Understanding BRCA mutations and the risk they confer
Understanding BRCA mutations and the risk they confer.
Certain specific variants of the BRCA1 and BRCA2 genes are linked to a heightened risk for breast and ovarian cancers, but researchers haven’t been able to explain the significance of other mutations. Now, researchers can better elucidate the potential cancer risk of “variants of uncertain significance.”
According to the American Cancer Society, approximately 5% of American women diagnosed with breast cancer have one of thirteen specific mutations on the BRCA1 or BRCA2 gene. These deleterious mutations cause a truncation of a protein involved in DNA repair, increasing the risk for cancer development.
“We’ve been testing for BRCA1 and BRCA2 mutations for nearly 20 years, and it’s pretty straightforward. When you see the truncating mutations, you know what to tell the patient,” said Fergus Couch from the Mayo Clinic. “But there are a lot of other mutations that show up in sequencing that we call ‘variants of uncertain significance’ or VUSs. They come up fairly frequently, but we don’t know what they mean. We don’t know what it does to the biology, to the protein, or what it means for the cancer risk or for drug response in a tumor setting.”
To date, about 2000 individual VUSs have been identified in BRCA2. To help attach more significance to VUSs, Couch and colleagues created a new test based on a simple colorimetric assay previously developed by Maria Jasin’s team at Memorial Sloan Kettering Cancer Center.

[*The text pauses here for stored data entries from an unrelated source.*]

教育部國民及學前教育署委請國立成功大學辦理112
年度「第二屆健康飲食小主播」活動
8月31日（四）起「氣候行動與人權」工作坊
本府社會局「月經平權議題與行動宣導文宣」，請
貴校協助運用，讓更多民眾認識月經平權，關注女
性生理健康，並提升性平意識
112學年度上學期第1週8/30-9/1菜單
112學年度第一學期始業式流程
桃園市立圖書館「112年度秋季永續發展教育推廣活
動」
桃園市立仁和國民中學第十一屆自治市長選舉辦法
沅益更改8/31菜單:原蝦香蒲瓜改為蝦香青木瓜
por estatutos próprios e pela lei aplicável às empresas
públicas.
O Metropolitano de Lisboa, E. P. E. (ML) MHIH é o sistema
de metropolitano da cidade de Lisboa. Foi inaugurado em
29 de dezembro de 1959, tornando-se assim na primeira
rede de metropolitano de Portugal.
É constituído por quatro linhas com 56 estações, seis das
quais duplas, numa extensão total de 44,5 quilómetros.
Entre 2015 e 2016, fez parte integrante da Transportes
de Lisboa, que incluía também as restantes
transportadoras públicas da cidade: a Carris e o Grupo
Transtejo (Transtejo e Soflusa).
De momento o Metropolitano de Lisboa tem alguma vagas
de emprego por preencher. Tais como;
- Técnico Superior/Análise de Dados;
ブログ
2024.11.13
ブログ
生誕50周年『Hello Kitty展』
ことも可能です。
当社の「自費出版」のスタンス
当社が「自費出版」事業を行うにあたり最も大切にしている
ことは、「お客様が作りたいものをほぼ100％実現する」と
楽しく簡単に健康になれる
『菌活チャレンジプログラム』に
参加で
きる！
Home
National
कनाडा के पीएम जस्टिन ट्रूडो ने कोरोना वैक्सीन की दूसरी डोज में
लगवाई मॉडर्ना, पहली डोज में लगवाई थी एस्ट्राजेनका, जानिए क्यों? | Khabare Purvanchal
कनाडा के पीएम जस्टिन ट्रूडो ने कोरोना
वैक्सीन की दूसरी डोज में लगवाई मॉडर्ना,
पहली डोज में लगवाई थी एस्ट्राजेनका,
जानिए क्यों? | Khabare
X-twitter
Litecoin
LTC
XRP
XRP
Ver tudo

“[Jasin] was able to model DNA repair molecular recombination in a plasmid with green fluorescent protein. She put it into cells and caused a break in the plasmid, which the cell would interpret as a double strand break. If BRCA2 was present, it would repair it and the cell would turn green,” Couch explained. “Mutated forms of BRCA2 can’t repair the cells, and you can quantify that by looking at how many green cells you have when you are done.”
Couch modified Jasin’s test to introduce a lengthier BRCA2 gene into cells. He and his colleagues introduced one variant at a time to measure whether the gene was capable of repairing DNA after a break. Beyond the 13 missense mutations already known to be pathogenic, they discovered 54 additional VUSs that also may increase the risk of cancer—and 21 other VUSs that can be classified as neutral. Couch hopes that this test can be used for further research to better understand the risk involved with splicing variants on these genes.
“This type of functional understanding can make a big difference as we move forward and try to understand what these different variants do and then incorporate those results into predictive models that can help researchers and clinicians in the future,” Couch said.